Ok, back on track. Time to think about conflict. Now, the reality is that if you’re designing a game, conflict really means combat. Yes, absolutely, you might need to handle other types of conflict, but combat is the starting point. This is partly because it’s such a central part of the hobby, but it’s more because if your system is going to break, this is where it’s going to happen. That sounds negative, so let me put it a little bit differently – no other part of a game system requires you to think about what the game will actually be like and how that interacts with expectations than combat.
That’s a pretty loaded statement, so let me unpack it a bit into the four things that make combat a pain in the ass.
First, because combat tends to have explicit stakes (character well-being) that are measurable outside of the fiction (stats and information on the character sheet) its impact is directly observable in action.

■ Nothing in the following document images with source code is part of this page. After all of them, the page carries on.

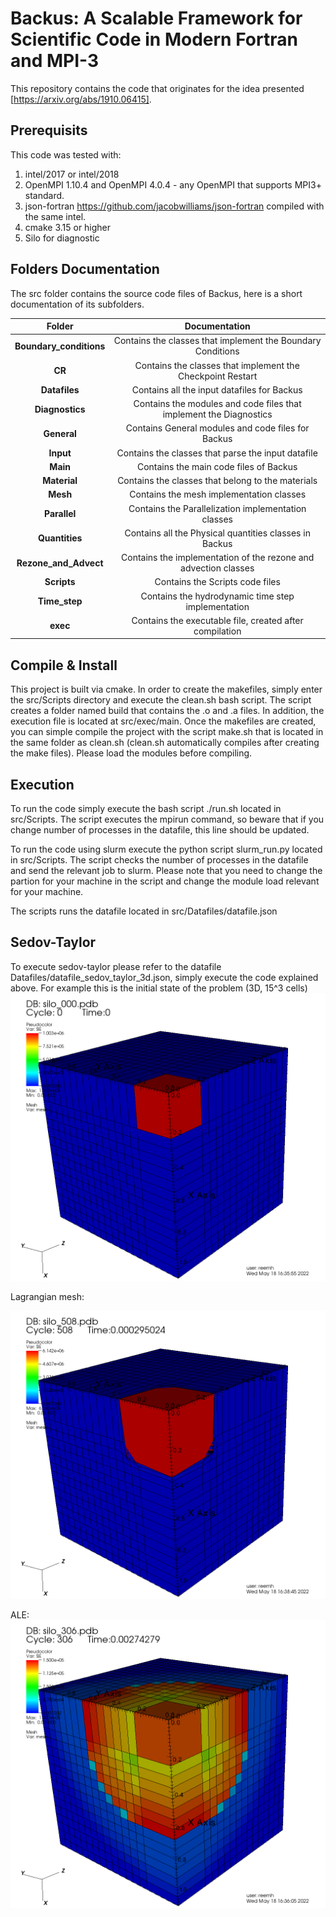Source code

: # Backus: A Scalable Framework for Scientific Code in Modern Fortran and MPI-3
This repository contains the code that originates for the idea presented [https://arxiv.org/abs/1910.06415].


## Prerequisits

This code was tested with:
1. intel/2017 or intel/2018
2. OpenMPI 1.10.4 and OpenMPI 4.0.4 - any OpenMPI that supports MPI3+ standard.
3. json-fortran https://github.com/jacobwilliams/json-fortran compiled with the same intel.
4. cmake 3.15 or higher
5. Silo for diagnostic

## Folders Documentation

The src folder contains the source code files of Backus, here is a short documentation of its subfolders.

|Folder                    |Documentation                                                                   |
|:---:                     |:---:                                                                           |
|**Boundary_conditions**   |Contains the classes that implement the Boundary Conditions                     |
|**CR**                    |Contains the classes that implement the Checkpoint Restart                      |
|**Datafiles**             |Contains all the input datafiles for Backus                                     |
|**Diagnostics**           |Contains the modules and code files that implement the Diagnostics              |
|**General**               |Contains General modules and code files for Backus                              |
|**Input**                 |Contains the classes that parse the input datafile                              |
|**Main**                  |Contains the main code files of Backus                                          |
|**Material**              |Contains the classes that belong to the materials                               |
|**Mesh**                  |Contains the mesh implementation classes                                        |
|**Parallel**              |Contains the Parallelization implementation classes                             |
|**Quantities**            |Contains all the Physical quantities classes in Backus                          |
|**Rezone_and_Advect**     |Contains the implementation of the rezone and advection classes                 |
|**Scripts**               |Contains the Scripts code files                                                 |
|**Time_step**             |Contains the hydrodynamic time step implementation                              |
|**exec**                  |Contains the executable file, created after compilation                         |


## Compile & Install
This project is built via cmake. In order to create the makefiles, simply enter the src/Scripts directory and execute the clean.sh bash script. The script creates a folder named build that contains the .o and .a files. In addition, the execution file is located at src/exec/main. Once the makefiles are created, you can simple compile the project with the script make.sh that is located in the same folder as clean.sh (clean.sh automatically compiles after creating the make files). Please load the modules before compiling.

## Execution
To run the code simply execute the bash script ./run.sh located in src/Scripts. The script executes the mpirun command, so beware that if you change number of processes in the datafile, this line should be updated.

To run the code using slurm execute the python script slurm_run.py located in src/Scripts. The script checks the number of processes in the datafile and send the relevant job to slurm. Please note that you need to change the partion for your machine in the script and change the module load relevant for your machine.

The scripts runs the datafile located in src/Datafiles/datafile.json


## Sedov-Taylor

To execute sedov-taylor please refer to the datafile Datafiles/datafile_sedov_taylor_3d.json, simply execute the code explained above.
For example this is the initial state of the problem (3D, 15^3 cells)
![Initial Problem](https://github.com/Scientific-Computing-Lab-NRCN/Backus/blob/main/Images/visit0005.png)


Lagrangian mesh:

![Lagrange](https://github.com/Scientific-Computing-Lab-NRCN/Backus/blob/main/Images/visit0007.png)


ALE:
![ALE](https://github.com/Scientific-Computing-Lab-NRCN/Backus/blob/main/Images/visit0006.png)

That is, while there may be some narrative interpretation applied to how 7 hit points got lost, it’s still 7 hit points getting lost. This is not necessarily true of every system out there, but it’s common enough to be a default.

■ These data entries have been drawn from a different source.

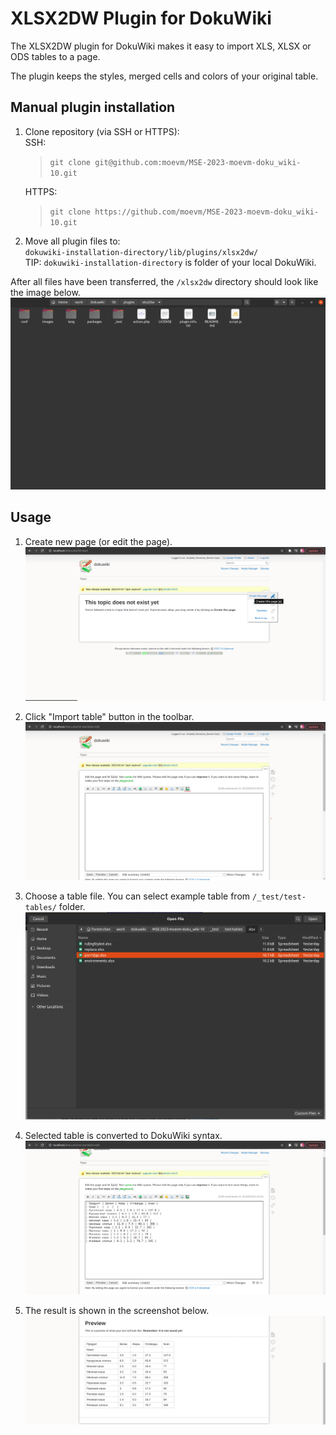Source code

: # XLSX2DW Plugin for DokuWiki
The XLSX2DW plugin for DokuWiki makes it easy to import XLS, XLSX or ODS tables to a page.

The plugin keeps the styles, merged cells and colors of your original table.

## Manual plugin installation
1. Clone repository (via SSH or HTTPS):
    <br>SSH: 
    > `git clone git@github.com:moevm/MSE-2023-moevm-doku_wiki-10.git`

    HTTPS:
    > `git clone https://github.com/moevm/MSE-2023-moevm-doku_wiki-10.git`

2. Move all plugin files to:
    <br>`dokuwiki-installation-directory/lib/plugins/xlsx2dw/` 
    <br>TIP: `dokuwiki-installation-directory` is folder of your local DokuWiki.

After all files have been transferred, the `/xlsx2dw` directory should look like the image below.
   ![Alt text](./screenshots/plugin_directory.png?raw=true "/xlsx2dw folder")

## Usage
1. Create new page (or edit the page).
   ![Alt text](./screenshots/creating_page_section.png?raw=true "Create page")

2. Click "Import table" button in the toolbar.
   ![Alt text](./screenshots/using_button.jpg?raw=true "Import of tables")

3. Choose a table file. You can select example table from `/_test/test-tables/` folder.
   ![Alt text](./screenshots/selecting_tables.png?raw=true "Select a table")

4. Selected table is converted to DokuWiki syntax.
   ![Alt text](./screenshots/table_in_dokusyntax.png?raw=true "DokuWiki syntax")

5. The result is shown in the screenshot below.
![Alt text](./screenshots/preview_table.png?raw=true "Result")
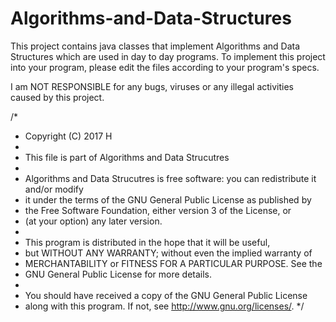 # Algorithms-and-Data-Structures
This project contains java classes that implement Algorithms and Data Structures which are used in day to day programs.
To implement this project into your program, please edit the files according to your program's specs.



I am NOT RESPONSIBLE for any bugs, viruses or any illegal activities caused by this project.





/*
 * Copyright (C) 2017 H
 *
 * This file is part of Algorithms and Data Strucutres
 *
 * Algorithms and Data Strucutres is free software: you can redistribute it and/or modify
 * it under the terms of the GNU General Public License as published by
 * the Free Software Foundation, either version 3 of the License, or
 * (at your option) any later version.
 *
 * This program is distributed in the hope that it will be useful,
 * but WITHOUT ANY WARRANTY; without even the implied warranty of
 * MERCHANTABILITY or FITNESS FOR A PARTICULAR PURPOSE.  See the
 * GNU General Public License for more details.
 *
 * You should have received a copy of the GNU General Public License
 * along with this program.  If not, see <http://www.gnu.org/licenses/>.
 */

Second, there’s a huge range in expectations regarding how combat should go, so much so that it’s one of the main yardsticks for judging genre. Games might have lethal, brutal combat, or they might have fast and loose, mostly harmless combat. Or they might have something in between. Whatever the case, the usual yardstick is that there is usually a specific look and feel the designer is going for, often epitomized by a particular book, movie or TV show though sometimes through their own personal lens of how fights work “in real life”.
Third, fiction (both on-screen and in-mind) has the benefit of narrative protection for heroes, allowing an author to tell a tale of brutal, unforgiving violence without accidentally losing characters. A designer who seeks to emulate that may quickly discover that brutal and unforgiving cuts both ways. This can be addressed by effectively having different rules for players and everyone else (4E and many video games do this well) but that introduces a lot extra overhead into the system.

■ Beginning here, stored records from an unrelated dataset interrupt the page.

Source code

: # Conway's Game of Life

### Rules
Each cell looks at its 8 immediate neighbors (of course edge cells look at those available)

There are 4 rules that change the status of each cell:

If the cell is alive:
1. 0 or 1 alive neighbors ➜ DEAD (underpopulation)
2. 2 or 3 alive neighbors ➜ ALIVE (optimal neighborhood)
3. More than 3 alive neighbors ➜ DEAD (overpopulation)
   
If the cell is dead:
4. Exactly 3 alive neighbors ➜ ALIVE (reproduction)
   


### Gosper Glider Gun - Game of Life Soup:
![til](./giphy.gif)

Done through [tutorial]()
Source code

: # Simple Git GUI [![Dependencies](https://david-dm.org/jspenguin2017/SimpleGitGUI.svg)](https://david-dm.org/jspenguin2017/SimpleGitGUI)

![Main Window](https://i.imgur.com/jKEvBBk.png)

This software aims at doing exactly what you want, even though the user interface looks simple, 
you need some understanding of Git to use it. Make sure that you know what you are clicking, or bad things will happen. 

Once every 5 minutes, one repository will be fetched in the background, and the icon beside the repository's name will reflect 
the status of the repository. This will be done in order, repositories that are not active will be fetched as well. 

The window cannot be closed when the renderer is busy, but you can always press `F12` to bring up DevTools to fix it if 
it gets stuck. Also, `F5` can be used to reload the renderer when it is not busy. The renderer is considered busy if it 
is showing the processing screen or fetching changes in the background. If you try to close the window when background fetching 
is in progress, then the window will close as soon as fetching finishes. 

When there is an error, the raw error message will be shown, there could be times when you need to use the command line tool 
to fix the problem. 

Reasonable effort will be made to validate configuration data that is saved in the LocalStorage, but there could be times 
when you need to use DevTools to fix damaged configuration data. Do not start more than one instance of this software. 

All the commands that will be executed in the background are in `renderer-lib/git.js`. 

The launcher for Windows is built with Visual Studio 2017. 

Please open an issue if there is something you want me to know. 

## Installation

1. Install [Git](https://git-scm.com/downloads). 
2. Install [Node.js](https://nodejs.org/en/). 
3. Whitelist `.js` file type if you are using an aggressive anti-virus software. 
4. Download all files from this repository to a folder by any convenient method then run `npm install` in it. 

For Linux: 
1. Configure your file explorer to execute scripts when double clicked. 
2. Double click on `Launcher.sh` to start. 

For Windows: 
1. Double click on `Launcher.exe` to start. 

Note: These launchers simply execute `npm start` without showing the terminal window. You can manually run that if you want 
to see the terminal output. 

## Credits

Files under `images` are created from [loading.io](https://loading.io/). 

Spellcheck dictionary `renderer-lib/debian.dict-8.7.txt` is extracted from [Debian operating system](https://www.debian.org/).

Last, we’ve got decades of training from D&D that have totally shaped our perspective. This is not a sleight to D&D but rather an assertion of its huge mindshare, as can easily be seen in most RPGs and computer games. And not just CRPGs – there are precious few shooters out there that don’t have some form of hit points, and there’s a good reason for that. If play is fun, then dying (and thus not playing) probably isn’t. On the upside, this simple model has supported a lot of fun play, but it also means that the assumptions that might guide you in other parts of game design may fail you here. The blatant gamey-ness of combat does not stick out to people the same way it would in other parts of the game, and in fact if you move away from the established standards, people start reacting badly because they know how things should be.
Now, these are concerns, but not show-stoppers. But they’re important to keep in mind as we move into designing conflicts.